Deutsche und tschechische Wehren üben gemeinsam
Gemeinsames Üben über Grenze hinweg
Am Abend des 17. April gab es am Grenzübergang in Höll wieder jede Menge Feuerwehrfahrzeuge zu sehen, denn es trafen sich die Feuerwehren diesseits und jenseits der Grenze, um eine gemeinsame Großübung abzuhalten. Angenommen wurde ein Waldbrand bei Blumlohe, außerdem noch ein Waldunfall. Die deutschen und tschechischen Wehren arbeiteten dabei perfekt zusammen.
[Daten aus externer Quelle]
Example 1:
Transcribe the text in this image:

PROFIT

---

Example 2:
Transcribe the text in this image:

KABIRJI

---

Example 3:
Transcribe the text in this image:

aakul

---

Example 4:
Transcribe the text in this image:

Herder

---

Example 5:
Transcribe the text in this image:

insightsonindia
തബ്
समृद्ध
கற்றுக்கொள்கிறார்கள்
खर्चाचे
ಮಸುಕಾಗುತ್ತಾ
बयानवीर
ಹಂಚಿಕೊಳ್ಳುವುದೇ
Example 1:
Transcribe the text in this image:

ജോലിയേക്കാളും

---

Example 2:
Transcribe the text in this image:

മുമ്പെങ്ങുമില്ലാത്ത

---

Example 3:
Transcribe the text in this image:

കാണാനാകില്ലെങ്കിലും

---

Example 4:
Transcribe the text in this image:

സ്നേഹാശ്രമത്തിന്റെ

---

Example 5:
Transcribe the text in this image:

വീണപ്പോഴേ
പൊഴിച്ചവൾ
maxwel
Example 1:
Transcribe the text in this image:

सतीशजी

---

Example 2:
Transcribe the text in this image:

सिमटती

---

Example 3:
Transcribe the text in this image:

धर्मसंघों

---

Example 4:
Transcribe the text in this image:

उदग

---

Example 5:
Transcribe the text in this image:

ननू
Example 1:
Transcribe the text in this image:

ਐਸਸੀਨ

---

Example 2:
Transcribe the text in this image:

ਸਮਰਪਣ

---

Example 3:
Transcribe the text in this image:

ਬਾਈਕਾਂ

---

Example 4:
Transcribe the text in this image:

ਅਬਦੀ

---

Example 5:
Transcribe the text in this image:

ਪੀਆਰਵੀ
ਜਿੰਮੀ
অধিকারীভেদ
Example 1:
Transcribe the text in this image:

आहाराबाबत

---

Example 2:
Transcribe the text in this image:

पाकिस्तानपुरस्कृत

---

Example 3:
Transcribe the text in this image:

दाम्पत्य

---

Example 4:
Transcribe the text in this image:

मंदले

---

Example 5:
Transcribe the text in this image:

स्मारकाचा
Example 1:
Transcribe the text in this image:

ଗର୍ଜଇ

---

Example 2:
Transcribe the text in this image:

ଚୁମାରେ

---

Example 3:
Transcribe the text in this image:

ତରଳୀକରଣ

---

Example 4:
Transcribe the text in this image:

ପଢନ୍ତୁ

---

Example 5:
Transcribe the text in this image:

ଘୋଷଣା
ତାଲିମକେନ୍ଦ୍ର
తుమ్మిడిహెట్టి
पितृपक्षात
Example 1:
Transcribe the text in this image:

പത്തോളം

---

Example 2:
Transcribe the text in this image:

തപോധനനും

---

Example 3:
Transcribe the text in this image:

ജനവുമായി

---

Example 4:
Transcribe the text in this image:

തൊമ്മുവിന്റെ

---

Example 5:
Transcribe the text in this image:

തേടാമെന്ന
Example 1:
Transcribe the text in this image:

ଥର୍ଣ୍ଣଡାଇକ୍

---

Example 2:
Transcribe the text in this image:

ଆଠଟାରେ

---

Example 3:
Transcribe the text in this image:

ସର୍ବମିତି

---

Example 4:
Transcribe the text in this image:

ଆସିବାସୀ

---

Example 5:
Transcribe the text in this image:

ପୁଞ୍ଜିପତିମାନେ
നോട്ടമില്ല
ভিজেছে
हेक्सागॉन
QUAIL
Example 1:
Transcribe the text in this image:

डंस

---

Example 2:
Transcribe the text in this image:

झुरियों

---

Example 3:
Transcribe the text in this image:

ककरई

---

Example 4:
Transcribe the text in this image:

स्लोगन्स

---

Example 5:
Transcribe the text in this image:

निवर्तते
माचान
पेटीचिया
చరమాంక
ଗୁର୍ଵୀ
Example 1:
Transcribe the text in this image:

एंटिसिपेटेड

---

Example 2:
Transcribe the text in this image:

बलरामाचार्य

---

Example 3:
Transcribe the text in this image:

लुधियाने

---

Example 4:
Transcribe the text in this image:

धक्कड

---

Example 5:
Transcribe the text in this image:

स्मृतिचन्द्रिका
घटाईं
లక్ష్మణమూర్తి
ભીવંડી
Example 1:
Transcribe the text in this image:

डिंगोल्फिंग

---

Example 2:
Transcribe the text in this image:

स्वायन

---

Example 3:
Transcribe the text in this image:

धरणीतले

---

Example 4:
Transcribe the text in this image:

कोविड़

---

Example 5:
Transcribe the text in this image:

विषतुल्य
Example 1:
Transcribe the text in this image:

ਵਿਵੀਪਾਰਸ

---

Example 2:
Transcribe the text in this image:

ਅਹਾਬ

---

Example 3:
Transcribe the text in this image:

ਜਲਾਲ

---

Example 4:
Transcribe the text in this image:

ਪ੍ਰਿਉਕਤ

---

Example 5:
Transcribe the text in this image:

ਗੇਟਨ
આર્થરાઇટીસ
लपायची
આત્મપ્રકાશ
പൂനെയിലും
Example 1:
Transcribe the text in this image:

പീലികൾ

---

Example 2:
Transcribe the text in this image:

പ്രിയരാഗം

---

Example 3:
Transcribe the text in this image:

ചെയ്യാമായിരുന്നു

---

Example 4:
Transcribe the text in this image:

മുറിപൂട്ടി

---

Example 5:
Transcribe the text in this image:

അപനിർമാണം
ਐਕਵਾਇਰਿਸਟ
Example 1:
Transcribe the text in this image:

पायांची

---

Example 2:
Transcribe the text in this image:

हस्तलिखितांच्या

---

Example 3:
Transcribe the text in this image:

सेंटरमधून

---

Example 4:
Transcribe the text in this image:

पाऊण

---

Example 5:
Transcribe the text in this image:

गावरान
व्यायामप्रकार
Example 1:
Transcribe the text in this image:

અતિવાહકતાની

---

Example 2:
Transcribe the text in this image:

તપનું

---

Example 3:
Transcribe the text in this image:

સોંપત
Die Großübung hat sich mittlerweile zu einem festen Termin im Jahreskalender entwickelt, ebenso auch das Treffen vor der Übung am Grenzübergang in Höll. Und so war es dann am Freitagabend wieder soweit: Die Feuerwehren aus Höll, Hocha, Schäferei, Steinlohe, Tiefenbach, Untergrafenried und Waldmünchen übten zusammen mit tschechischen Wehren aus Thranov, Postrekov, Chodov und Klentsch. In diesem Jahr war die deutsche Seite an der Reihe und die Verantwortlichen um KBI Norbert Auerbeck hatten das Waldgebiet bei Blumlohe für die Übung auserkoren. Die Besprechung fand zunächst am Grenzübergang statt, wo sich alle Wehren mit über 100 Einsatzkräften trafen und wo KBI Auerbeck zusammen mit seinen Kreisbrandmeistern Andreas Bierl, Benjamin Wachter und Martin Holler zunächst eine Einweisung in das Übungsszenario gaben. Hinzu kamen auch die beiden Bürgermeister Markus Ackermann und Wolfgang Kürzinger, außerdem Polizeihauptkommissar Stefan Iglhaut, EKBI Anton Ruhland und Fachberater Bernd Hatzinger. Markus Ackermann dankte für das Engagement und die gute Zusammenarbeit: „Es ist mittlerweile eine gute Tradition und beste nachbarschaftliche Zusammenarbeit. Und nach dem fachlichen Üben ist das gesellige Zusammentreffen mindestens genauso wichtig.“ Durch die langjährige Übungsreihe kennen sich die Einsatzkräfte beider Länder mittlerweile sehr gut und so war die Verständigung keine Hürde. Für die Übung fungierte Jarek Etzel wieder als Dolmetscher und unterstützte bei der Kommunikation an der „Einsatzstelle“.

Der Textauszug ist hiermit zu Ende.